50-е гг. XIX века стали закатными для истории «истинного славянофильства», когда уходят из жизни «старшие» славянофилы, а политический климат в стране под влиянием реформ меняется. Если это пробуждение в начале эпохи «душевного сдвига» началось с аристократических слоев общества, его «верхов», то 70-е гг., по слову Флоровского, «были временем острого религиозно-моралистического возбуждения, на верхах и в низах сразу (...) то была новая волна пиетизма, разливающаяся теперь в новых социальных слоях».15 80-е гг. названы Флоровским временем общественной усталости и угнетенности, временем «малых дел» и «уравновешенных душ»; отсюда начинается «обратный ход» от творческих религиозных поисков, начатых эпохой 30-х.

Границы рассматриваемой нами эпохи отражены не только в философском наследии, но и в трудах литературоведов, историков общественной мысли. «История русской литературы» А.Н.Пыпина, проникнутая мыслью о неразрывной связи общественной свободы с расцветом искусства, повествует о второй четверти ХГХ века как о противоречивой эпохе. Хронологически совпадающее с ней «богатое поэтическое развитие унаследовано было от предыдущего периода», внутренний же застой сопровождался реакционной политикой. Тем не менее в это время созревала литература, которая была «единственным поприщем и орудием общественной мысли (,..)».16 Предпочтение А.Н.Пыпин отдает следующей эпохе — 50-60-х гг.: «Конец 50-х и начало 60-х гг. останутся знаменательною эпохою в нашей истории».17 Концом этой эпохи следует считать, в изложении Пыпина, 80-е гг., когда возвращается реакция.

Более подробно характеризует конец этого периода ДЛ.Овсянико-Куликовский. «80-е гг. были эпохою общественного упадка и оскудения — умственного, морального и вообще психического, когда наша жизнь с избытком производила, рядом с разными уродствами и юродствами, психозами и всякой дряблостью, и много «здоровых ненужностей» иногда крайне отвратительных, иногда безразличных, иногда кажущихся «красивыми».18 Аналогичны будут взгляды на эту эпоху Иванова-Разумника.19

Диаграмма «идейной истории», данная Флоровским, имеет непосредственное отношение к феномену духовной прозы, возникшему на заре этой эпохи и в своих основных чертах отражающему не только историю литературы, но и общефилософские поиски.

В «Путях русского богословия» легко прочитывается мысль о том, что религиозно-богословский расцвет наступает при условии свободы, и религиозной, и общественно-политической.
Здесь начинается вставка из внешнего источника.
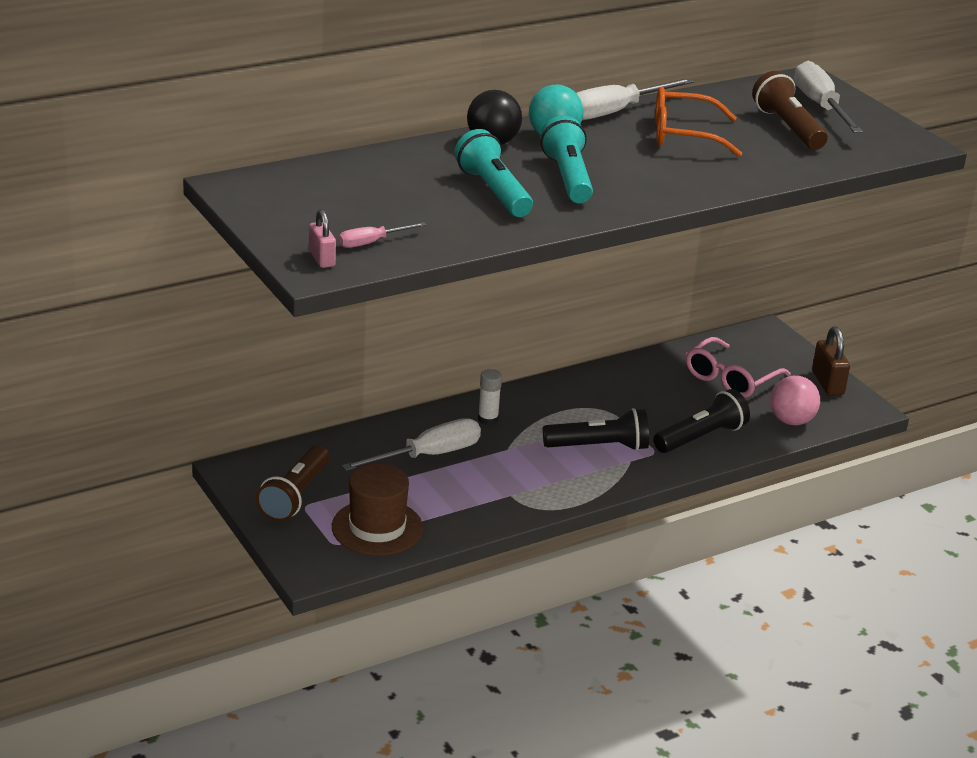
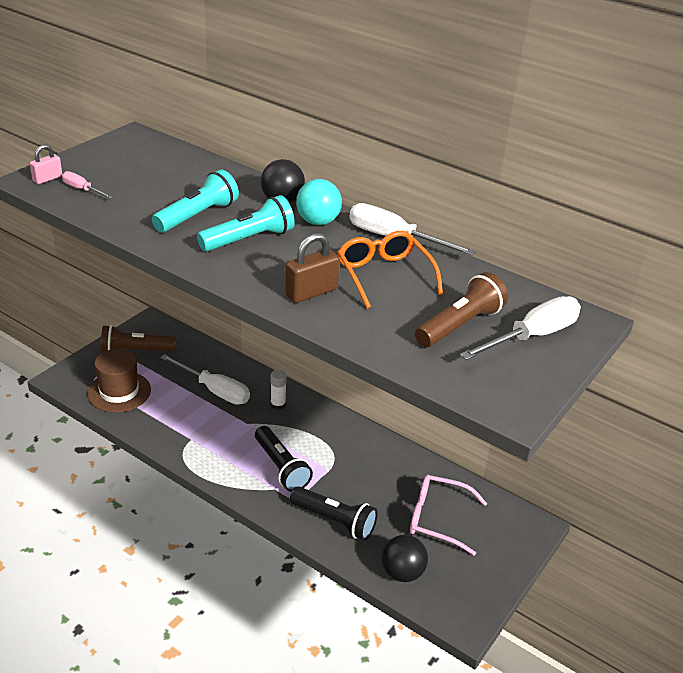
camera: 65 degrees right, 5 degrees up
pink ball [770,376,820,425] -> black ball [382,535,428,582]
brown padlock [812,326,850,396] -> brown padlock moved to [285,233,340,303]

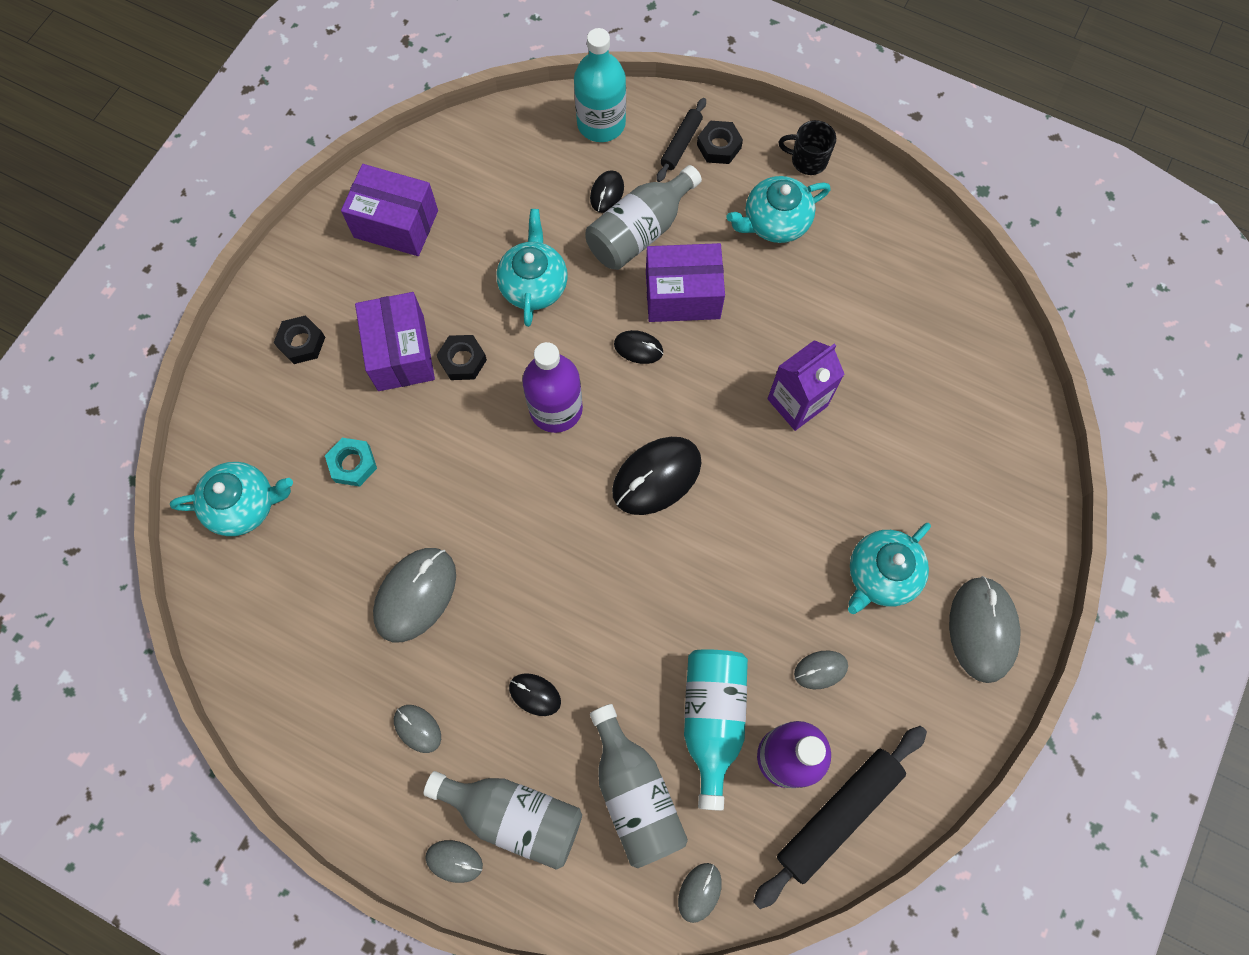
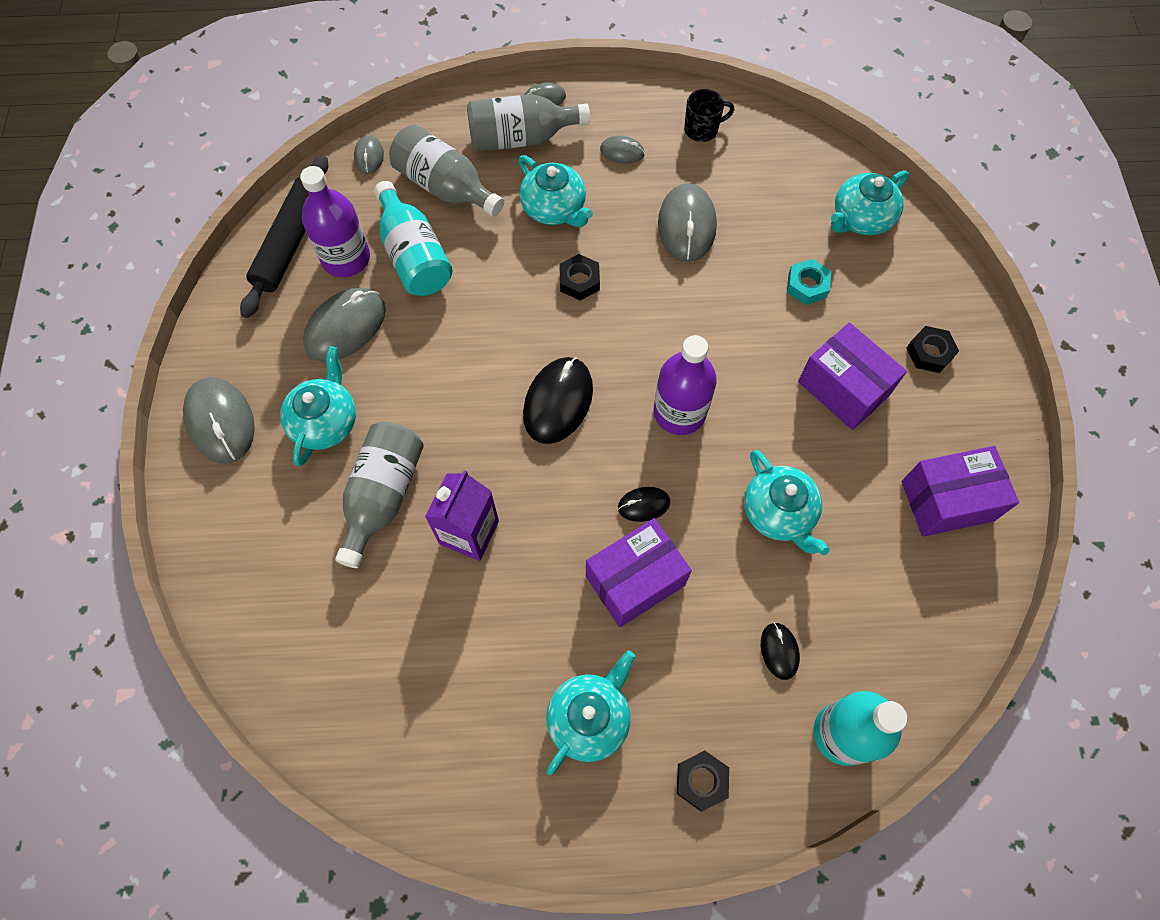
camera: 150 degrees right, 5 degrees down
black nut [437,335,487,380] -> black nut moved to [559,254,600,301]
black mouse [509,673,561,716] -> turquoise teapot [518,155,593,227]
grey bottle [586,165,702,270] -> grey bottle moved to [335,422,424,568]
black rolling pin [656,98,706,182] -> none
black mug [779,120,836,175] -> black mug moved to [684,89,734,142]
grey mouse [794,651,848,689] -> grey mouse [303,288,386,362], size x1.91

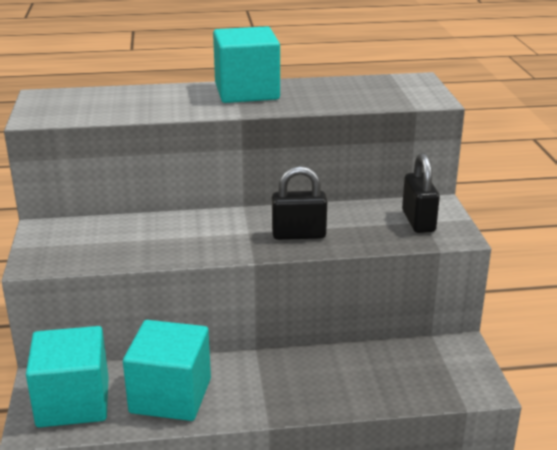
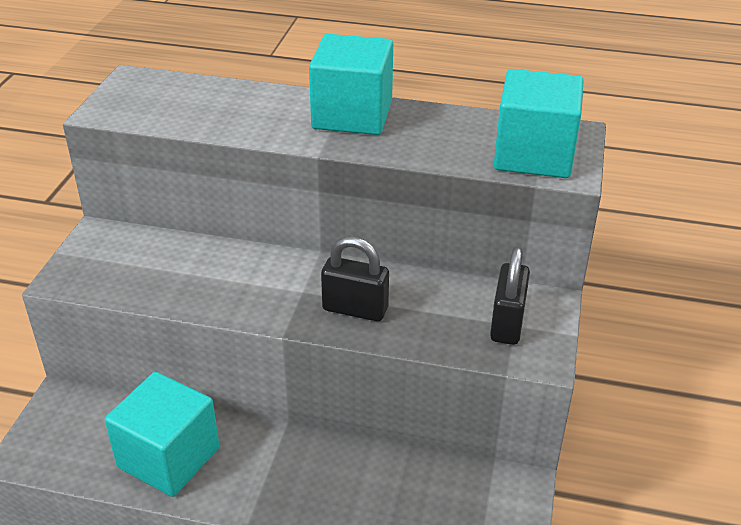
camera: 20 degrees right, 10 degrees up
turquoise cube [26,326,109,427] -> turquoise cube moved to [494,69,584,178]

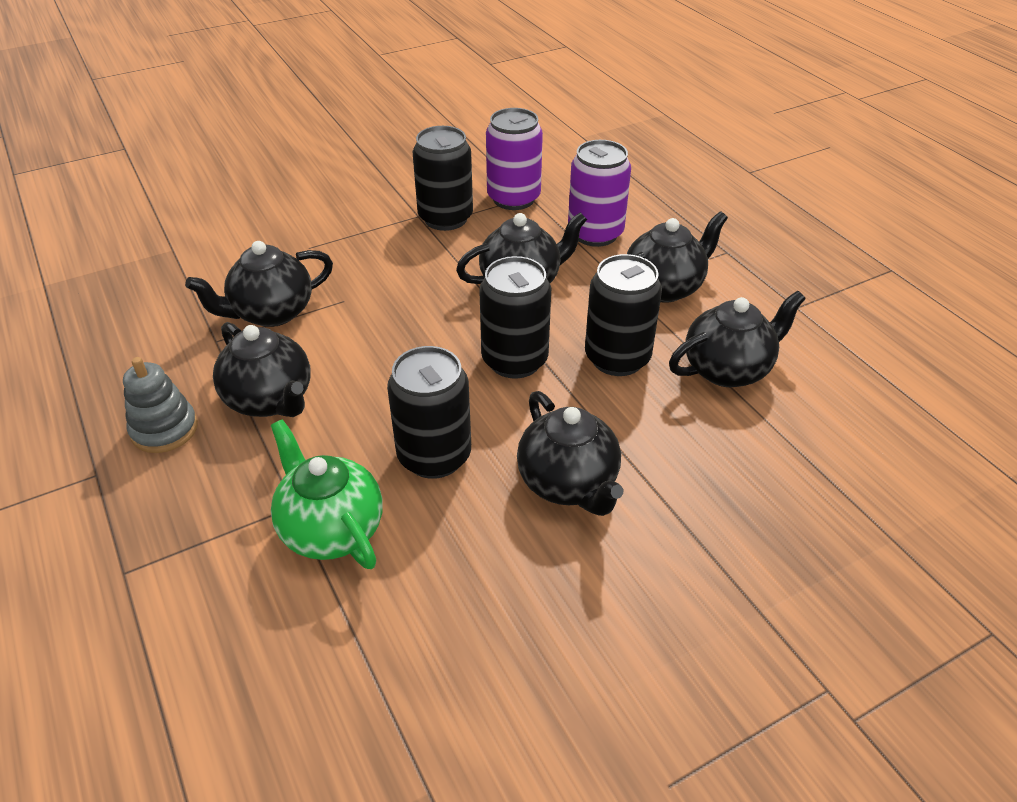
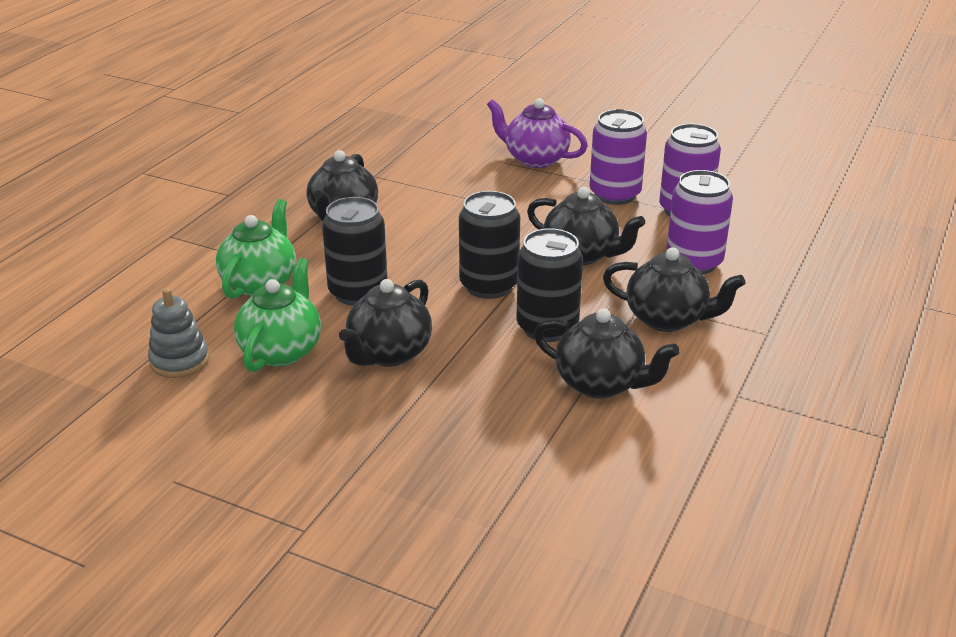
camera: 55 degrees right, 10 degrees down
grey stacking toy [123,357,198,453] -> grey stacking toy moved to [148,288,209,378]
black teapot [185,241,333,327] -> none
black can [413,126,473,231] -> purple can [589,109,647,205]
none -> green teapot [234,258,321,372]
none -> purple teapot [487,98,588,168]

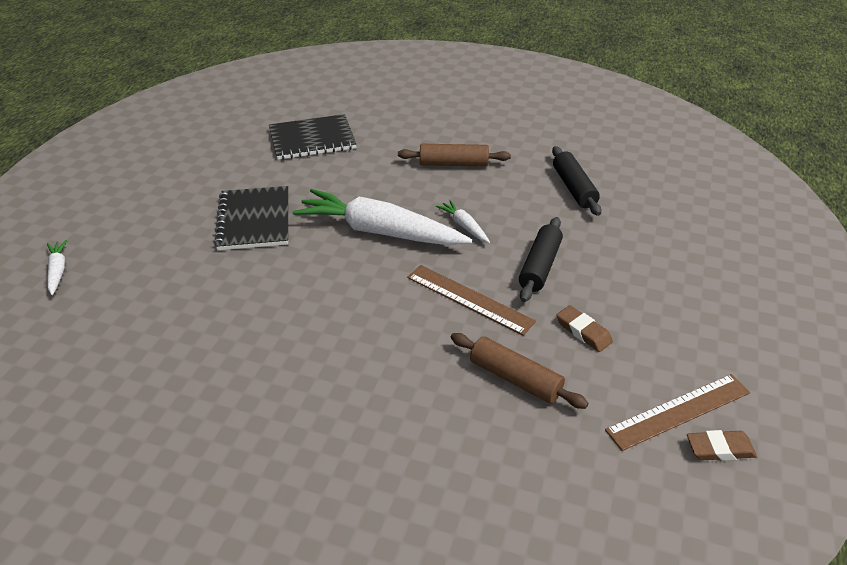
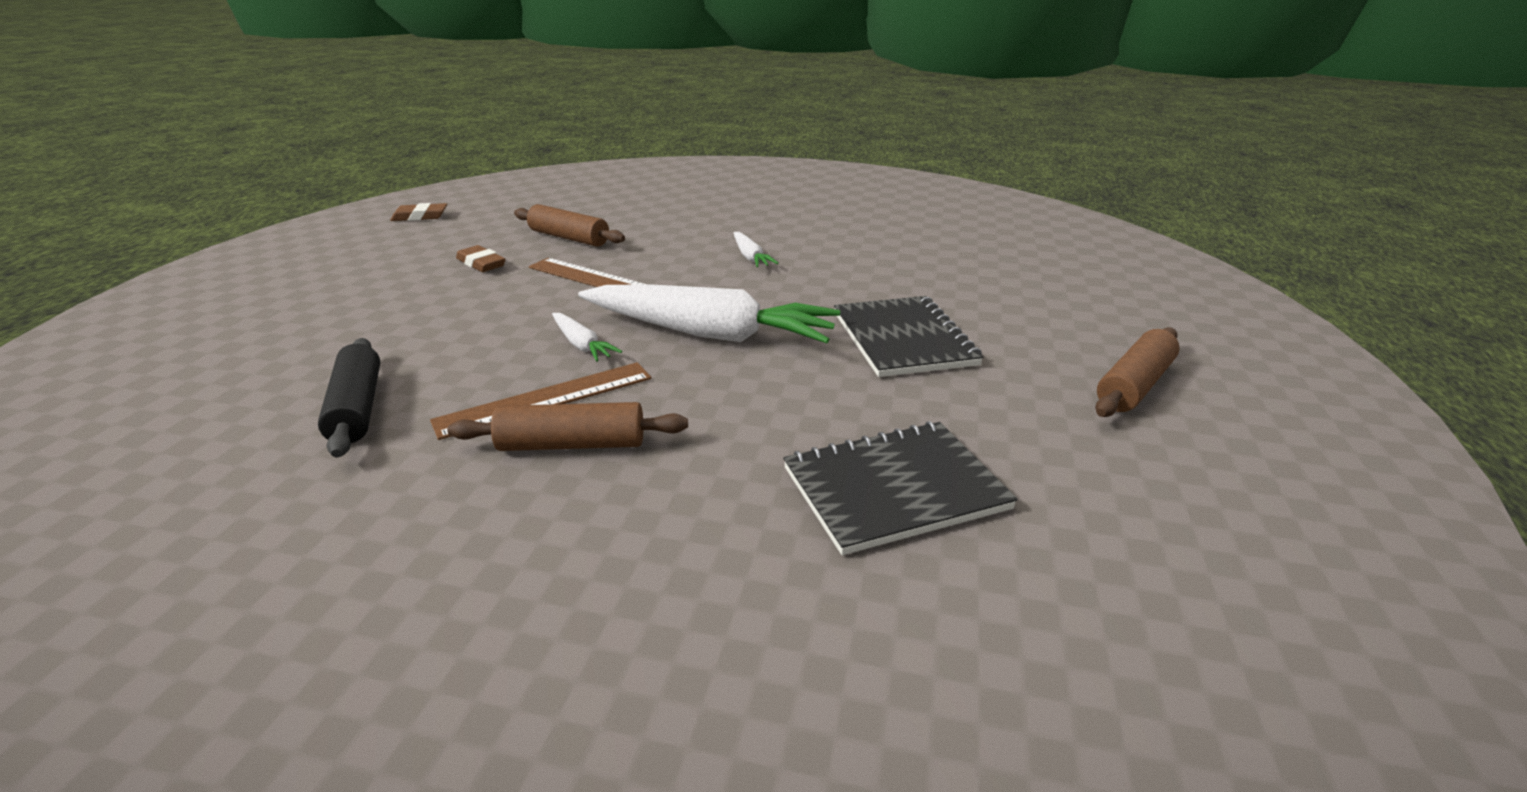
camera: 175 degrees right, 10 degrees down
white carrot [47,240,68,295] -> white carrot moved to [734,232,778,267]
black rolling pin [519,217,563,302] -> none
brown ruler [605,374,750,451] -> brown ruler moved to [430,362,652,440]
none -> brown rolling pin [1095,327,1180,417]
Без этого живительного воздуха мысль обречена уходить в подполье, что отражается на общей культурной и духовной жизни эпохи. Ту же мысль находим и у христианского философа М.М.Тареева, считавшего, что жизнь Церкви неотделима от понятия свободы. «...Есть одно лишь средство поддержать христианскую жизнь в церковной ограде — дать здесь место свободе религиозной мысли и религиозных опытов. Нужно, чтобы церковь была не врагом, а другом всякой смелой богословской мысли, всякого наивного религиозного опыта, всякой попытки в решении религиозно-социальных вопросов. Нужно расширить церковную ограду, чтобы не тесно было в ней свободным религиозным исканиям...»20

Несколько рискованными и неожиданными кажутся в устах академического богослова Тареева рассуждения о русских сектах, но и это симптоматично. «Издавна секты служат у нас убежищем, хотя и не безопасным, для всех, которых не удовлетворяет казенный строй официальной церкви, которых возмущает идолопоклоннический символизм, которые ищут поклонения.

Традиция учительной литературы в духовной прозе

Если в русской классической литературе середины-конца ХГХ в., давно отошедшей от эпохи традиционализма и живущей по своим законам (где не последним будет принцип полисемантичности художественного образа), сильна традиция учительного слова, то еще явственней она в риторическом типе литературного высказывания — духовной прозе. Общая дидактическая задача духовной прозы может быть осуществлена двояким способом. Первый больше ориентирован на «научение» посредстом логической аргументации; для этого происходит включение прямого учительного слова от лица самого автора или героя. Аллегоризм художественного языка, возвышенная символика — неизменные свойства дидактической части произведения. Например, А.Н. Муравьев так завершает главу «Крещатик» в «Путешествии по святым местам русским»: «...опять Киев казался мне Сионом, а долина Крещатика юдолью Иосафатовой, которая именем своим напоминает последний суд! — Когда же, по звуку одной страшной трубы соберутся все почивающие во вселенной, - блажен, кто, услышав глас сей, воспрянет в той одежде нетления, которою облекся от святой купели, бывшей для него Крещатиком или Иорданом!» ( 6; 123-124) м Отметим, что подобные слова могут принадлежать и попутчику, и провожатому, в таких случаях слово героя никогда не диссонирует с авторским сознанием, но наоборот «дублирует» его. Разница между героем и автором — в степени информированности; их же соотношение напоминает модель «учитель — ученик». В главе «Троицкая Лавра» архимандриту, вызвавшемуся сопровождать путешественника, принадлежат слова: «Довольно ли насытил ты взоры сим беспримерным великолепием! — теперь взгляни же на первейшее сокровище лавры, затмевающее все прочие: этот посох, эта крашенинная риза, эти деревянные сосуды - Сергиевы!»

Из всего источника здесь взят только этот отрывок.